British Travellers to Rome in Tudor and Stuart Times
After the excommunication of Queen Elizabeth, writes M.L. Clarke, Rome became a centre of her enemies, and every English traveller was apt to be regarded with suspicion.
Throughout the middle ages there were constant visits to Rome from this country, by churchmen on ecclesiastical business and by pilgrims hoping to acquire merit by acts of devotion at the holy places of the city. All this came to an end with Henry VIII’s breach with Rome and the subsequent changes in the English Church. To visit the headquarters of the Roman Church was difficult and potentially dangerous for those not of the Roman faith.

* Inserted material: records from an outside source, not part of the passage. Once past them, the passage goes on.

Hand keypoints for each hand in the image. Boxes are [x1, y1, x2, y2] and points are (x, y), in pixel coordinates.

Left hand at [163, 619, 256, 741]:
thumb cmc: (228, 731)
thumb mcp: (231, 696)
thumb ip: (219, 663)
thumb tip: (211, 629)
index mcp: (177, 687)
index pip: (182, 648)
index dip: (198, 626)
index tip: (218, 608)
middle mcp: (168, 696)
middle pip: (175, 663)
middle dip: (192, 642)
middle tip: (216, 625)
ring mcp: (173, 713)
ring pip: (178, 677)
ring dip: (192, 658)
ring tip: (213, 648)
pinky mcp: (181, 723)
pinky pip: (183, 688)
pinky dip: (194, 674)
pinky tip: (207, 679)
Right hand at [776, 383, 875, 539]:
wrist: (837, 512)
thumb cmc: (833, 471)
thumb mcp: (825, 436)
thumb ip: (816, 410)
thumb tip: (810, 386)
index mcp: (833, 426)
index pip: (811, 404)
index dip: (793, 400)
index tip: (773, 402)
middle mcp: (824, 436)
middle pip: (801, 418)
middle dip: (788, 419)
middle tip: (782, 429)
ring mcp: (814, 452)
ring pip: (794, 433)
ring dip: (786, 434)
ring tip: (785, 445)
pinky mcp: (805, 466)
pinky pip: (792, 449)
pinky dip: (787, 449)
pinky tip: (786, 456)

The Pope had no desire to harbour heretics in his dominions, and the English authorities did not wish their subjects to be corrupted by the errors of Rome. After Pope Pius V’s Bull of 1570, excommunicating and deposing Queen Elizabeth and absolving her subjects from obedience to her, and, even more, after his successor Gregory XIII had authorised the assassination of the Queen, all Catholics were potential traitors in the eyes of the English authorities.
Rome was the centre of the Queen’s enemies, of Jesuits plotting the downfall of her government, the subjection of her realm to Spain, and the restoration of the persecuting regime of her predecessor.